Hal senada juga diungkapkan Ferdinand Hutahean yang juga menjadi narasumber dalam kesempatan tersebut.
Menurutnya, lahirnya UU ITE memiliki tujuan yang baik, namun dalam perjalananya UU ini menjadi polemik di tengah masyarakat.
“Di dalam perjalanannya pasal 27 selalu menjadi perdebatan besar di tengah publik. Ini yang paling sering dipergunakan oleh masyarakat kita sebagai alat. Kalau selama ini dibilang karet boleh kita terima pendapat itu,” kata Ferdinand.
Setelah menampung masukan dari kalangan aktifis dan paraktisi media sosial, Ketua Tim Kajian UU ITE Sugeng Purnomo menjelaskan, semua saran dan masukan narasumber akan dikumpulan.
Saran dan masukan tersebut akan menjadi bagian laporan dari Tim untuk selanjutnya diserahkan kepada Mahfud.
“Masukan dalam diskusi pada siang dan sore hari ini sangat bermanfaat bagi sub tim satu maupun sub tim dua di dalam menyusun kajian yang menjadi bagian laporan paripuna dari tim,” kata Sugeng.
FGD tersebut terbagi menjadi dua sesi.
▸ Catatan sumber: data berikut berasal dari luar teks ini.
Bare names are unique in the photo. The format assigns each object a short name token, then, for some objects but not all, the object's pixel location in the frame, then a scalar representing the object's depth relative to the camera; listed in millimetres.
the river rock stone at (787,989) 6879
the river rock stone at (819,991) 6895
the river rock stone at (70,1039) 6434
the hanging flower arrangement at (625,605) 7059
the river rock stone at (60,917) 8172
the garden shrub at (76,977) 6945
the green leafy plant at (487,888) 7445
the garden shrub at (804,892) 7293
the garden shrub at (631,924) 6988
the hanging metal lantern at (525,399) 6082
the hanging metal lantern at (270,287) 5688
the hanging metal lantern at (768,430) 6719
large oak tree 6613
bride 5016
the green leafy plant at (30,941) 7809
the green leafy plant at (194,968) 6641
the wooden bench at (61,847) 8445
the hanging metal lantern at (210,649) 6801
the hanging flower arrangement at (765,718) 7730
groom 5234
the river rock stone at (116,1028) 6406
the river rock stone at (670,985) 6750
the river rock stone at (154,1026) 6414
Di sesi pertama hadir sebagai narasumber Direktur Eksekutif Southeast Asia Freedom of Expression Network (SAFEnet) Damar Juniarto, Koordinator Pusat BEM SI Remy Hastian, Pegiat sosial media Deddy Corbuzier, Tokoh Muda NU Savic Ali, Presidium Masyarakat Anti Fitnah Inodnesia (Mafindo) Anita Wahid, Direktur Eksekutif Setara Institute Ismail Hasani, dan Peneliti Indonesia Judicial Research Society (IJRS) Andreas N Marbun.
Sesi kedua FGD dihadiri Founder Drone Emprit Ismail Fahmi, Direktur Eksekutif Institute for Criminal Justice Reform (ICJR) Erasmus Napitupulu, Direktur Eksekutif Amnesty International Indonesia Usman Hamid, Peneliti Lembaga Studi dan Advokasi Masyarakat (ELSAM) Wahyudi Djafar, pegiat sosial media Ferdinand Hutahean dan peneliti Lembaga Kajian dan Advokasi Independensi Peradilan (LeIP) Jane Aileen, serta Teddy Sukardi.
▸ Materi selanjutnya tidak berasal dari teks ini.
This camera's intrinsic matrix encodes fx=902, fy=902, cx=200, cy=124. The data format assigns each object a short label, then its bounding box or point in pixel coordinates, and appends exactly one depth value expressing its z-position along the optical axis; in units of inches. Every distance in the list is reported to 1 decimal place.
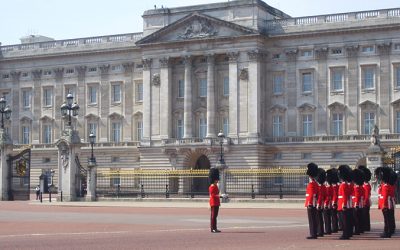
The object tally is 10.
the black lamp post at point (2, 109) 2347.4
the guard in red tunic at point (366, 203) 1055.6
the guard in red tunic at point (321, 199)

Sesuai dengan jadwal yang telah disepakati bersama, berikutnya Tim Kajian Undang-undang ITE akan kembali menggelar diskusi pada hari ini Rabu (10/3/2021).
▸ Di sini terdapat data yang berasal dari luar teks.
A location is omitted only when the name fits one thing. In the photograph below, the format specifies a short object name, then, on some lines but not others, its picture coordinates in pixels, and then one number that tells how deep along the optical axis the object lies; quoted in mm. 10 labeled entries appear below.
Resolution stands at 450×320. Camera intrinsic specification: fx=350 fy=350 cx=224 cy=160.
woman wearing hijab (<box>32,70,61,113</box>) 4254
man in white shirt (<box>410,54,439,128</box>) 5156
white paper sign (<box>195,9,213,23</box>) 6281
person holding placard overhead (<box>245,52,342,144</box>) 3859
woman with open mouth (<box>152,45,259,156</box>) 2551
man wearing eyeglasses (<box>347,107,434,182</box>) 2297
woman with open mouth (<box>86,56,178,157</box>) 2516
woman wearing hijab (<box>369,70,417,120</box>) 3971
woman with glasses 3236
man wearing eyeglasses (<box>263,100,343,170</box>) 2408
Dalam kesempatan ini, tim akan menghadirkan narsumber dari unsur media.
Sejumlah asosiasi media yang terkonfirmasi hadir antara lain Asosiasi Media Siber Indonesia (AMSI), Persatuan Wartawan Indonesia (PWI), Aliansi Jurnalis Independen (AJI), Ikatan Jurnalis Televisi Indonesia (IJTI) dan LBH Pers.